Non, bien comprise, cette doctrine n'entraîne point une telle conséquence. Un homme peut être dans la faveur de Dieu, quoique sentant en lui le péché, mais non pas s'il y cède. On ne perd pas cette faveur pour avoir le péché, mais bien pour y obéir. Quoique la chair « convoite » en vous contre l'Esprit, vous pouvez encore  être enfant de Dieu. Mais si «vous marchez selon la chair », vous êtes enfant du diable. Cette doctrine, loin de nous encourager à obéir au péché, nous encourage à y résister de toutes nos forces.

V

                   Maintenant résumons-nous. Il y a chez tout homme, même après sa justification, deux principes contraires, la nature et la grâce, ou, dans les termes de saint Paul, la. chair et l'esprit. De là suit que si même les enfants en Christ sont sanctifiés, ce n'est pourtant qu'en partie. Ils sont, en quelque degré, spirituels, suivant la mesure de leur foi ; mais ils sont aussi, en quelque degré charnels. C'est pourquoi les croyants sont continuellement exhortés à veiller contre la chair, aussi bien que contre le monde et le diable. Et à cela répond l'expérience constante des enfants de Dieu. Tout en ayant en eux-mêmes le témoignage de leur adoption, ils sentent une volonté qui n'est pas entièrement soumise à la volonté de Dieu. Ils savent qu'ils sont en Lui, et pourtant ils trouvent en eux un coeur prêt à se détourner de Lui, et, en plusieurs choses, un penchant au mal et de l'éloignement pour le bien. La doctrine contraire est tout-à-fait nouvelle ; jamais il n'en fut question dans l'Église depuis le temps de la venue de Christ jusqu'au temps du comte Zinzendorf, et elle produit les plus fatales conséquences. Elle supprima toute vigilance contre notre nature mauvaise, contre la Délila qu'on, nous dit avoir disparu, quoi qu'elle soit toujours là, couchée dans notre sein.

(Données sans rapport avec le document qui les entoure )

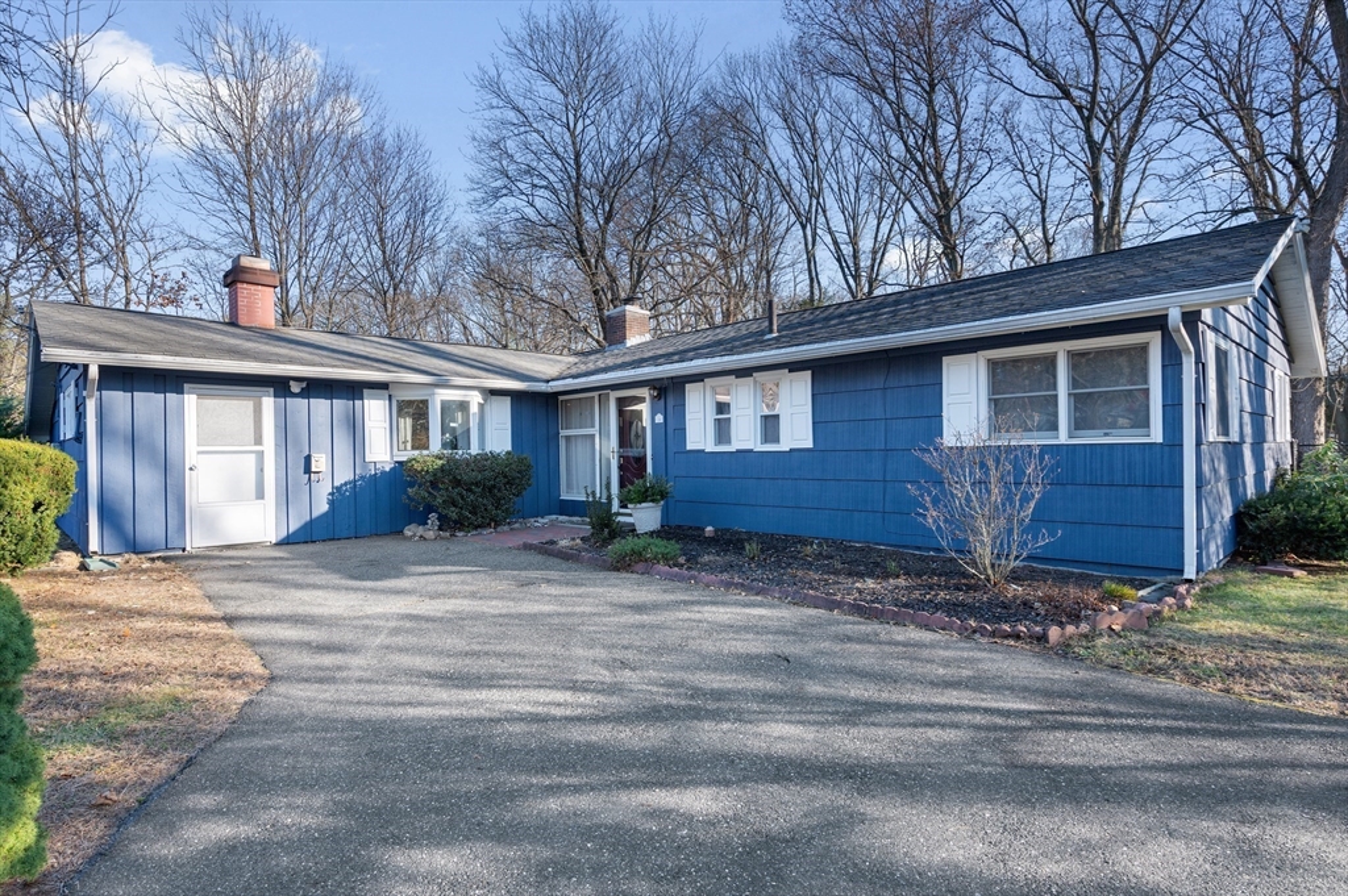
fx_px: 711
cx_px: 674
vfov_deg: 64.5
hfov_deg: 87.0
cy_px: 448
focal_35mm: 19
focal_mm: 19
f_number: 8
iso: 125
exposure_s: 1/200
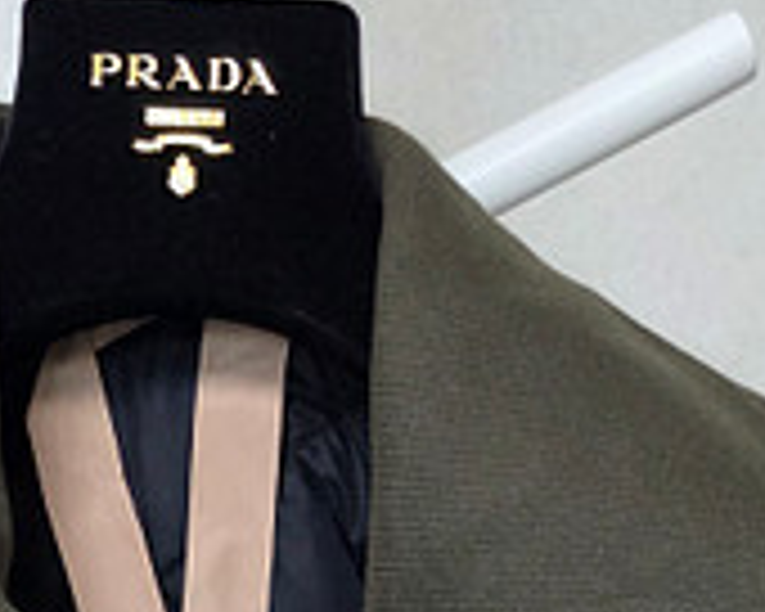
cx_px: 209
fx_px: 2241
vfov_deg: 13.0
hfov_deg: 19.3
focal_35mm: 99
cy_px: 1310
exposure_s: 1/120
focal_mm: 6.3
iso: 640
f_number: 1.7
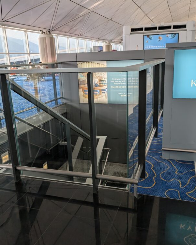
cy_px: 124
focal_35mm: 32
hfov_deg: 45.8
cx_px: 104
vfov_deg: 55.7
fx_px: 232
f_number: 1.68
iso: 22
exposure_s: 1/145
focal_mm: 6.9
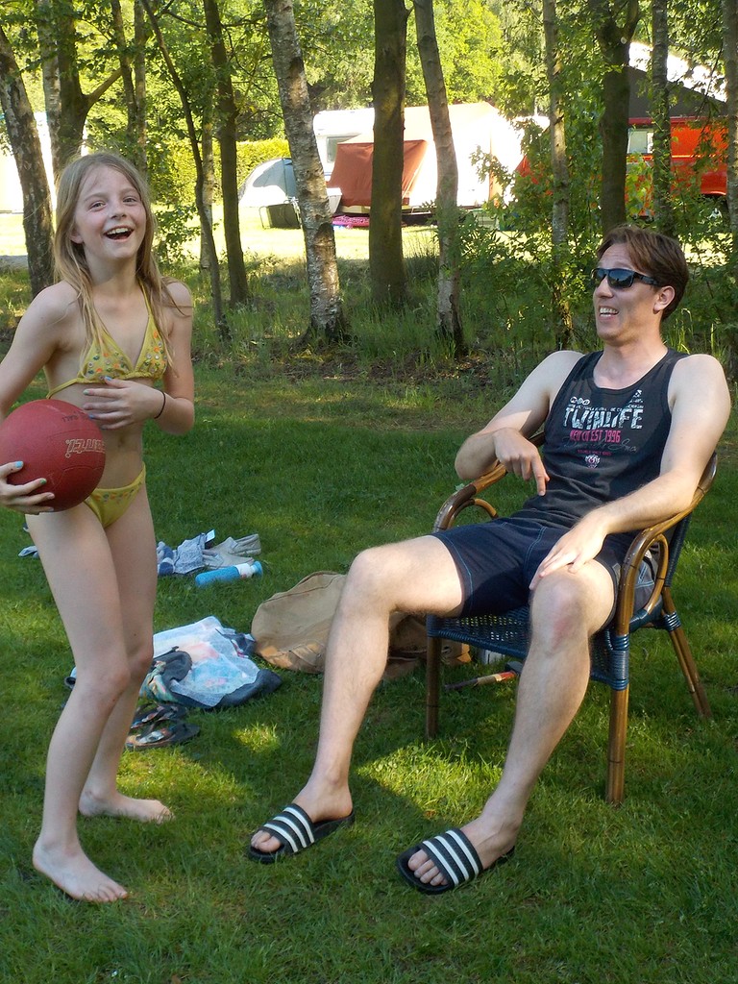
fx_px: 1336
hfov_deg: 30.9
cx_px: 369
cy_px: 492
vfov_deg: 40.4
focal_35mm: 47
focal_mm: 6.4
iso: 250
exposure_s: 1/250
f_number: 4.2
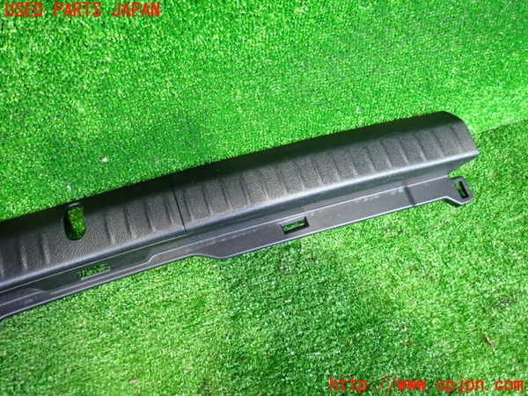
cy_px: 198
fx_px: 381
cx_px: 264
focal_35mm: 25
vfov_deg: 54.9
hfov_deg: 69.4
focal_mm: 4.5
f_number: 2
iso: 640
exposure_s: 1/50
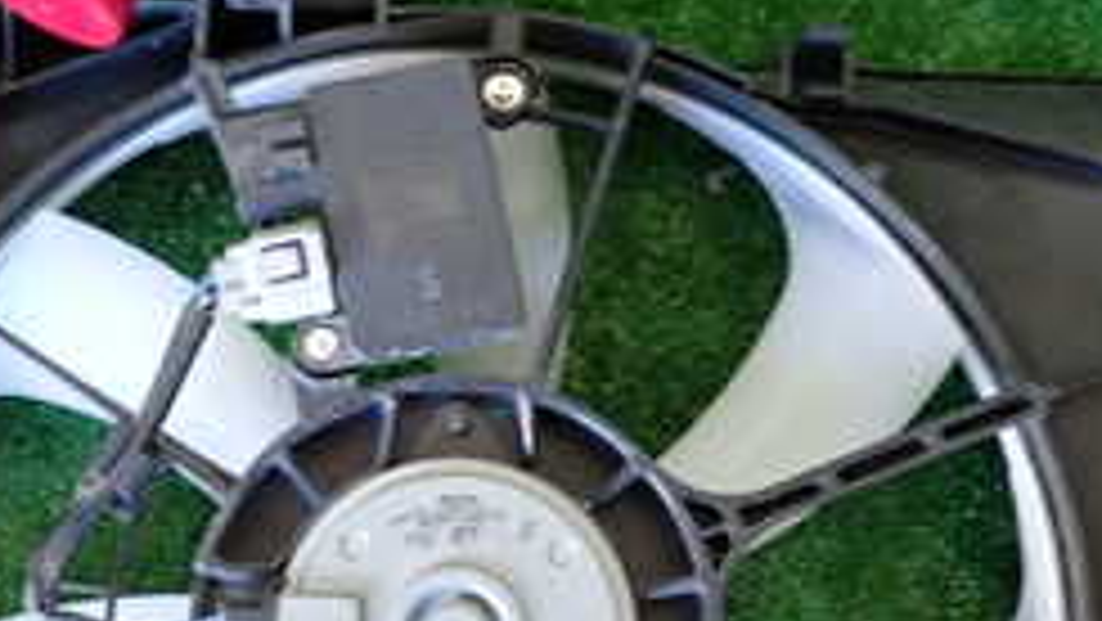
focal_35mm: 80
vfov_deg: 15.1
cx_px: 423
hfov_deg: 26.4
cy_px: 459
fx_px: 2338
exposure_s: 1/30
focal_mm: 5.4
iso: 320
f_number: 2.3
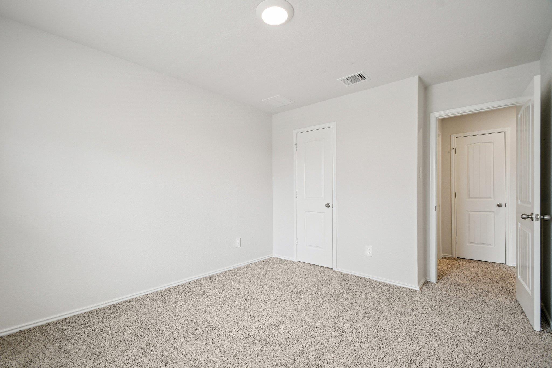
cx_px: 276
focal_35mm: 15
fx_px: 230
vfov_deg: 77.3
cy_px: 184
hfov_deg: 100.4
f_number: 8
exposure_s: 1/30
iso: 400
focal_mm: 10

Cette opinion arrache aux croyants faibles leur bouclier, les prive de leur foi, et les expose ainsi à tous les assauts du monde, de la chair et du diable.
                       Retenons donc ferme cette sainte doctrine, donnée une fois aux saints, et qu'ils ont transmise, dans les saintes Écritures, à toute la suite des générations : que si, dès l'instant que nous croyons vraiment en Christ, nous sommes renouvelés, nettoyés, purifiés, sanctifiés, nous ne sommes pourtant pas alors renouvelés, nettoyés, purifiés, sanctifiés entièrement ; mais que la chair, la nature mauvaise, quoique subjuguée demeure encore et lutte contre L'Esprit. Mais soyons d'autant plus empressés à « combattre le bon combat de la foi » ; soyons d'autant plus zélés à veiller et à prier contre cet ennemi qui est au-dedans. Prenons avec d'autant plus de soin toutes les armes de Dieu ; ne manquons pas de nous en revêtir, afin que si nous avons à combattre contre la chair et le sang, aussi bien que « contre les principautés et les puissances, et contre les esprits malins qui sont dans les airs », nous puissions pourtant « résister au mauvais jour, et après avoir tout surmonté , demeurer fermes ».